V₁ = 20V, V₂ = 10V, R₁ = 5.0 ohms, R₂ = 4.0 ohms, R₃ = 6.0 ohms, R₄=R₅=R₆= 2.0 ohms

R_p^-1 = 3/2 (from R₄,R₅,R₆)
R_p = 2/3 ohms

I assigned loops in the second figure above. There are 6 different currents.
Using Kirchhoff's first rule:
(C1) I₁ = I₂ + I₃
(C2) I₃ = I₄ + I₅
(C3) I₁ = 3I₆
Then using the Kirchhoff's second rule, I get a bunch of equations (L1 = LOOP 1):
(L1) -V₁ +I₂R₁ + I₁R_p = 0
(L2) +V₂ +I₅R₂ - I₂R₁ = 0
(L3) +I₄R₃ - I₅R₂ = 0
(L7) -V₁ + V₂ +I₅R₂ +I₁R_p = 0
(L8) +V₂ - I₂R₁ +I₄R₃ = 0
(L9) -V₁ +I₁R_p +I₄R₃ + V₂ = 0
Then substituting values for the V's and R's:
(L1) 5*I₂ + (2/3)*I₁ = 20
(L2) 4*I₅ - 5*I₂ = -10
(L3) 6*I₄ - 4*I₅ = 0
(L7) 4*I₅ + (2/3)*I₁ = 10
(L8) -5*I₂ + 6*I₄ = -10
(L9) (2/3)*I₁ + 6*I₄ = 10
I then found that I₃ = (5/2)*I₄. Then using this equation, and equations C1 and L9, I finally got:
I₁ = - 90/462 A = -0.19 A

I think the fact that my answer is negative only shows that I chose the wrong loop direction. But the absolute value of my answer is still wrong... help

 

[lightgrav]

You should simplify a bit more before assigning loops ... R2 || R3.
Then you have a loop on the left and a loop on the right.

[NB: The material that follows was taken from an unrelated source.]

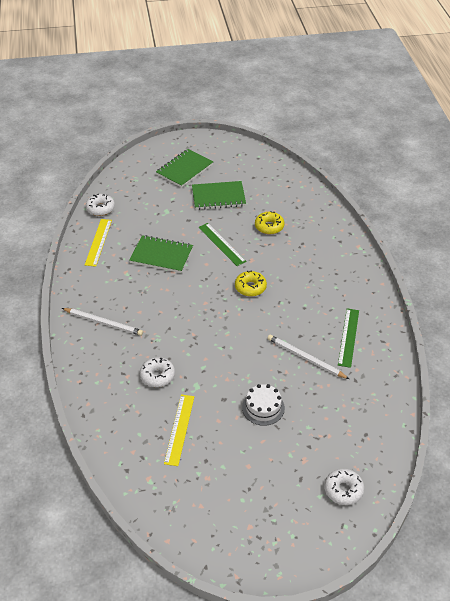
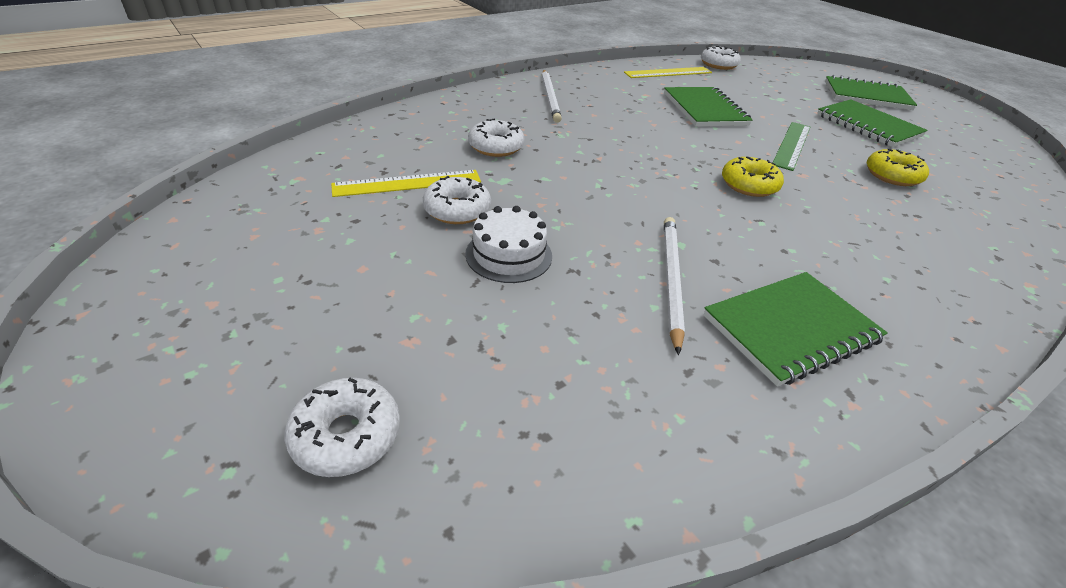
camera: 60 degrees right, 5 degrees down
(216, 415) = (457, 210): none -> white donut
(348, 337) = (790, 329): green ruler -> green notebook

- I_L R_P - (I_L - I_R) R_1 - V_1 = 0 ... because I_1(upward) = I_L - I_R
- I_R R_{2||3} + V_2 - (I_R - I_L) R_1 = 0 .

 

[endeavor]

thanks! Simplifying really worked. After I simplified the parallel parts, I only had 3 loops, which was a lot easier to work with.